[Dataset excerpts — start]

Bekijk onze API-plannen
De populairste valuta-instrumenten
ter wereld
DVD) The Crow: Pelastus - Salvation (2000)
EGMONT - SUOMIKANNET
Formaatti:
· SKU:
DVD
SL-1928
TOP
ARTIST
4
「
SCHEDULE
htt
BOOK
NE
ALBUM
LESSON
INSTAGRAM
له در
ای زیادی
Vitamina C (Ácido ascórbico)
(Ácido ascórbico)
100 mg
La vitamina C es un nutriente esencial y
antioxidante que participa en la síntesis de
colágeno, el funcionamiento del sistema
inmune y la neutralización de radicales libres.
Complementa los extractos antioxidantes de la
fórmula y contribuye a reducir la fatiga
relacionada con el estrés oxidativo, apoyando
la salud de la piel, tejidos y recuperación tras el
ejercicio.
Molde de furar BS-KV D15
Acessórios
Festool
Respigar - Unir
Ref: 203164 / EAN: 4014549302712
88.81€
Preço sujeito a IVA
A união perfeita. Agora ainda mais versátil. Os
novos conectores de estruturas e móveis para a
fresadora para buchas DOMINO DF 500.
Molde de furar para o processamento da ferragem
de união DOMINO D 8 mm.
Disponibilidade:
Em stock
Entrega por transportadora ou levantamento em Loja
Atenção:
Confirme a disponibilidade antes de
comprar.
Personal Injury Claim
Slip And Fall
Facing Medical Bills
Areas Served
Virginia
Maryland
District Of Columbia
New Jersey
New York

[Dataset excerpts — finish]
[Dataset excerpts — start]

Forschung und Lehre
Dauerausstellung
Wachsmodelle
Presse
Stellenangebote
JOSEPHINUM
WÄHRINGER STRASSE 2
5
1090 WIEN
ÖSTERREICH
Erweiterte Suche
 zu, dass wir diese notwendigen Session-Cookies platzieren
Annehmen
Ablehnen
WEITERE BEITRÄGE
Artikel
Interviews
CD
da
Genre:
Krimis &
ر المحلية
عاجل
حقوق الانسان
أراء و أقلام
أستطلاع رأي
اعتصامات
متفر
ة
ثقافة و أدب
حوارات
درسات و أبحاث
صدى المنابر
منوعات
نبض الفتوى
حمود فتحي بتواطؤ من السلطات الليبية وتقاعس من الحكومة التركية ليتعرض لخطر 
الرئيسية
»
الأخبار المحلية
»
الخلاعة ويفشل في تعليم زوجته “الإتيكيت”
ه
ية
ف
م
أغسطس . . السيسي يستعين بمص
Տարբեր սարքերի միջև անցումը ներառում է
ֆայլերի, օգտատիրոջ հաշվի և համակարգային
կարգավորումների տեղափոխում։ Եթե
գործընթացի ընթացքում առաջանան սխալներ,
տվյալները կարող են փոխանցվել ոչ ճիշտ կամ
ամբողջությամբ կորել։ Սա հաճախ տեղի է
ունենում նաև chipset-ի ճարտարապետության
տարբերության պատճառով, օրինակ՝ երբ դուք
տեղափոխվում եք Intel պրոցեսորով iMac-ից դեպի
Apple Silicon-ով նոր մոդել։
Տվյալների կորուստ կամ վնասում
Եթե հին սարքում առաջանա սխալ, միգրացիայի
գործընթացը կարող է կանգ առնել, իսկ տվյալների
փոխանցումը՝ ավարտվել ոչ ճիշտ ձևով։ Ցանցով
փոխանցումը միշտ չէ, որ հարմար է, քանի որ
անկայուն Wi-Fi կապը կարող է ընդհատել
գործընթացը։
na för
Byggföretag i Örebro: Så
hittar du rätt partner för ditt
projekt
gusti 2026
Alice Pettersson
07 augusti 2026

[Dataset excerpts — finish]
[Dataset excerpts — start]

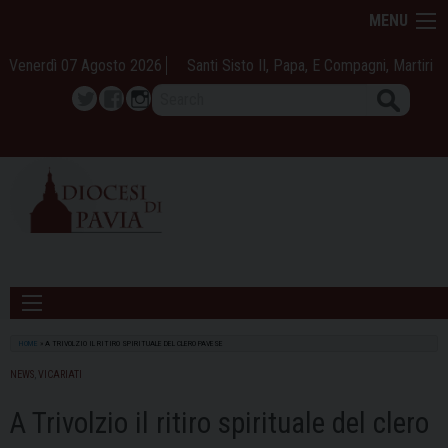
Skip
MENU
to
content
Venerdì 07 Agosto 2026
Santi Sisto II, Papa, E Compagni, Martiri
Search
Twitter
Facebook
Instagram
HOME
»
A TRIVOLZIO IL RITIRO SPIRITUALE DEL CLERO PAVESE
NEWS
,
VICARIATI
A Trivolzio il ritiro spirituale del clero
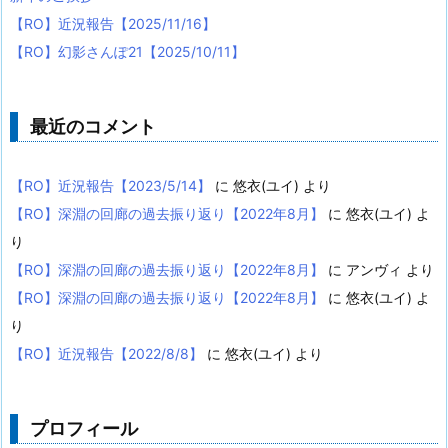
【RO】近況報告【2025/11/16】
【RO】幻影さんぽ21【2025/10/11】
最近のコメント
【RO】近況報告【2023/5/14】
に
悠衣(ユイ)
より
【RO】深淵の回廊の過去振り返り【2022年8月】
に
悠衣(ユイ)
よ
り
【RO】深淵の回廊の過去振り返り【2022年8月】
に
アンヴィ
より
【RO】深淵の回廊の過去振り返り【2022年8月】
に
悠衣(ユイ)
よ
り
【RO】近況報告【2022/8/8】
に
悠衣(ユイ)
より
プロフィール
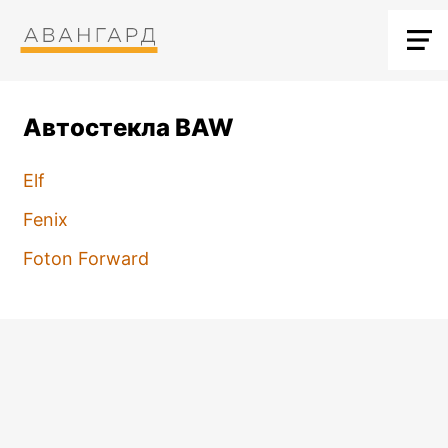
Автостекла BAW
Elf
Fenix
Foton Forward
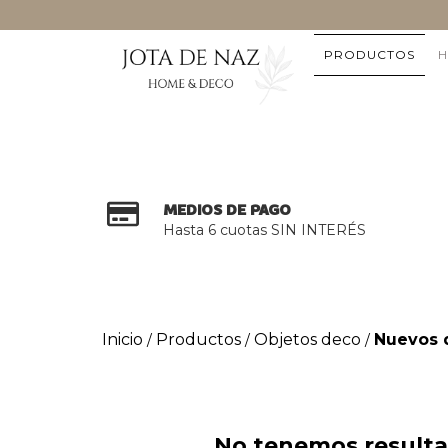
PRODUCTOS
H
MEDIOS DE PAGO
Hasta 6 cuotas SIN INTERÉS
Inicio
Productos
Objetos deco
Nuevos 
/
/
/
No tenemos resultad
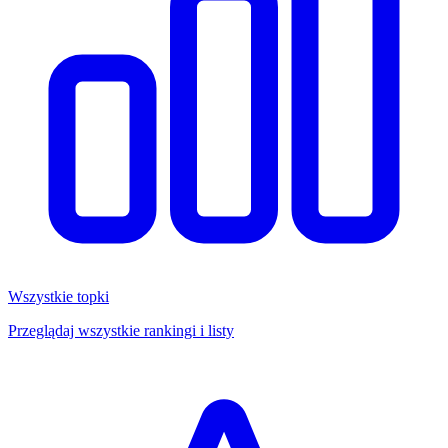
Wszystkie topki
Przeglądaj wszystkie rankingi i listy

[Dataset excerpts — finish]

## Your task
Check each line of the records for the string "Molde" and state how many lines contain it. Give only the number.

## Written response
2